On bir ayın sultanı ramazanın bir gününde Devlet-i Osmani’nin padişahı Üçüncü Mustafa Han, vezir-i azam Koca Ragıp Paşa’nın konağında iftara davetlidir. İftar sonrası ‘borç’lar üzerine fıkhi ve derin bir mesele açılır.

Sadrazam Ragıp Paşa düşünceli bir şekilde; “Azadegân-ı kayd-ı emel ser- firaz olur. Naz eylesün cihana o kim bîniyaz olur” (Kimseden bir şey beklemeyen insanlar bütün cihana nazlansalar yeridir. Zira hiçbir kimseden lütuf, yardım ve iltifat beklemeyenler manen, madden yüksek insanlardır) beytini mırıldanmaktadır.

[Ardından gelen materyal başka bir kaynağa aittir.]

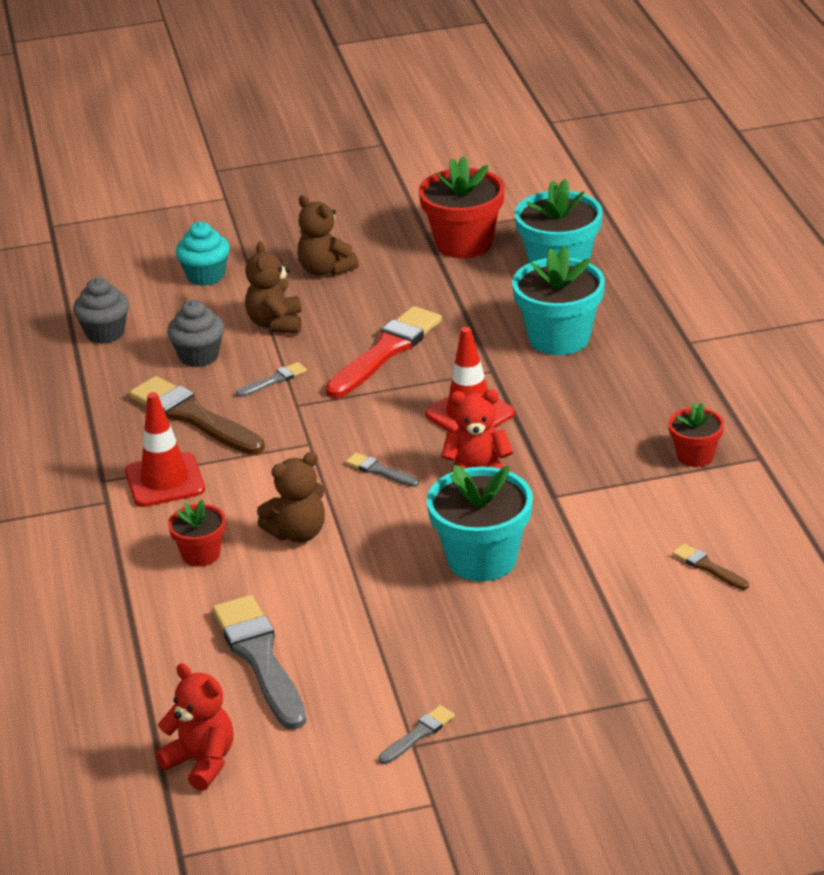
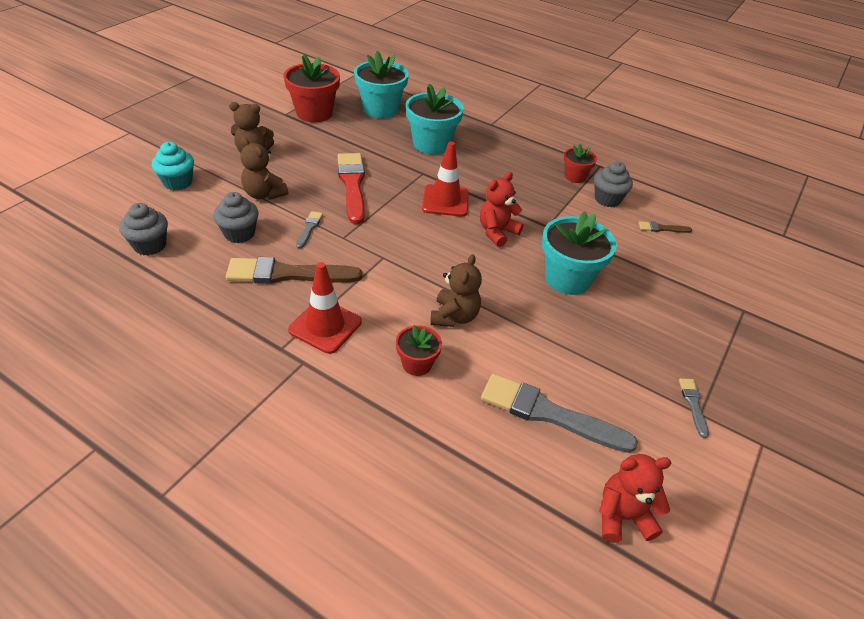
camera: 50 degrees left, 10 degrees up
(379, 471) = (445, 254): grey brush -> none
(692, 501) = (607, 199): none -> grey cupcake

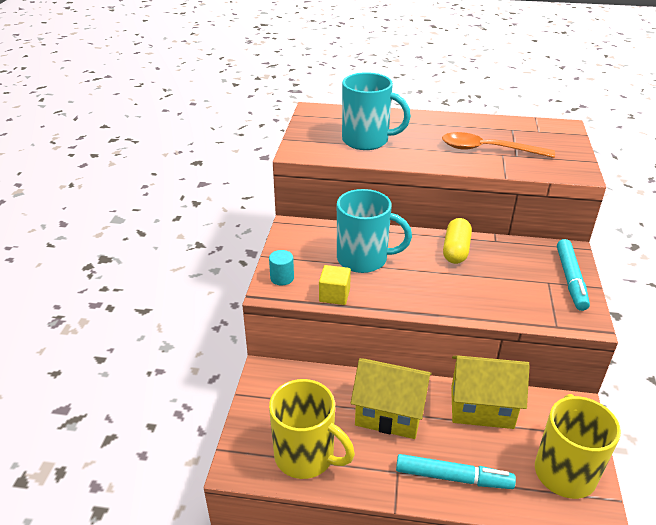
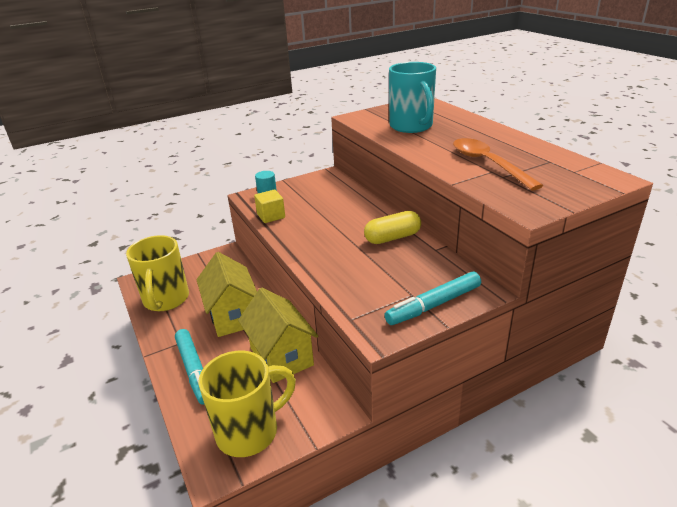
camera: 55 degrees right, 5 degrees down
(364, 259) = (326, 209): turquoise mug -> none

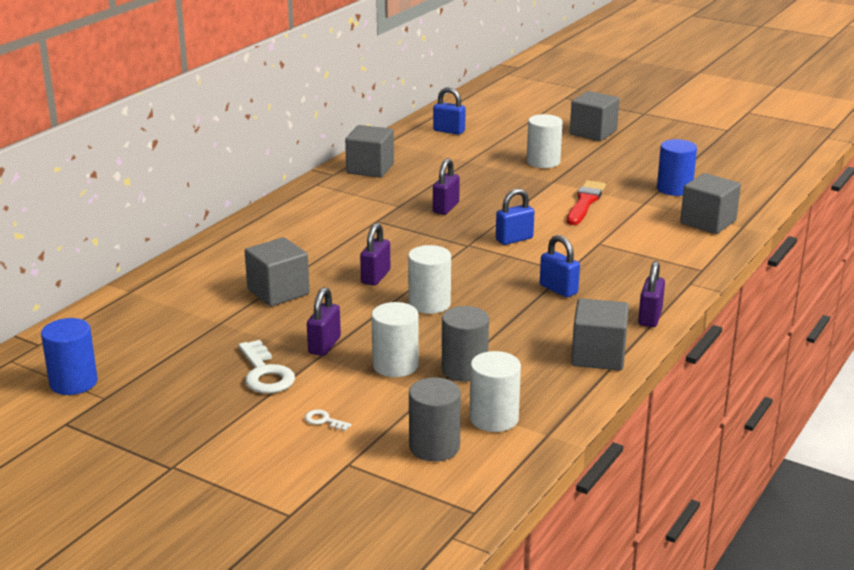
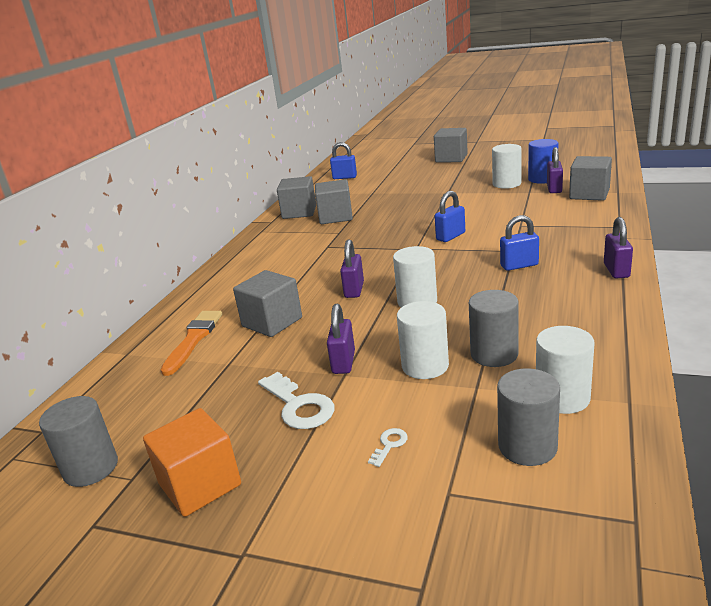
camera: 10 degrees left, 0 degrees up
(73, 382) = (91, 468): blue cylinder -> grey cylinder
(157, 414) = (200, 484): none -> orange cube
(196, 292) = (193, 339): none -> orange brush
(324, 420) = (389, 445): white key -> white key turned 105 degrees clockwise
(446, 208) = (378, 226): purple padlock -> purple padlock (554, 189)
(543, 162) = (430, 182): white cylinder -> white cylinder (506, 184)
(558, 289) = (519, 265): blue padlock -> blue padlock turned 45 degrees counterclockwise
(585, 202) = (484, 200): red brush -> none
(598, 356) = (604, 312): grey cube -> grey cube (335, 217)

Koca Ragıp Paşa bir anda beyti kesip sırdaşı Haşmet’e döner; “Senin de borcun var mı Haşmet?” diye sorar.

Haşmet Baba: Evet paşam, var!

Ragıp Paşa: Ne kadar?

Haşmet Baba: Mahalle bakkalına bin kuruş, kasaba beş yüz kuruş...

Ragıp Paşa: Onu sormuyorum bre, oruç borcun var mı deyü soruyorum.

Haşmet Baba: Bre bilmezsün oruç borcunu Allah sorar. Sizin soracağınız ancak kul borcudur.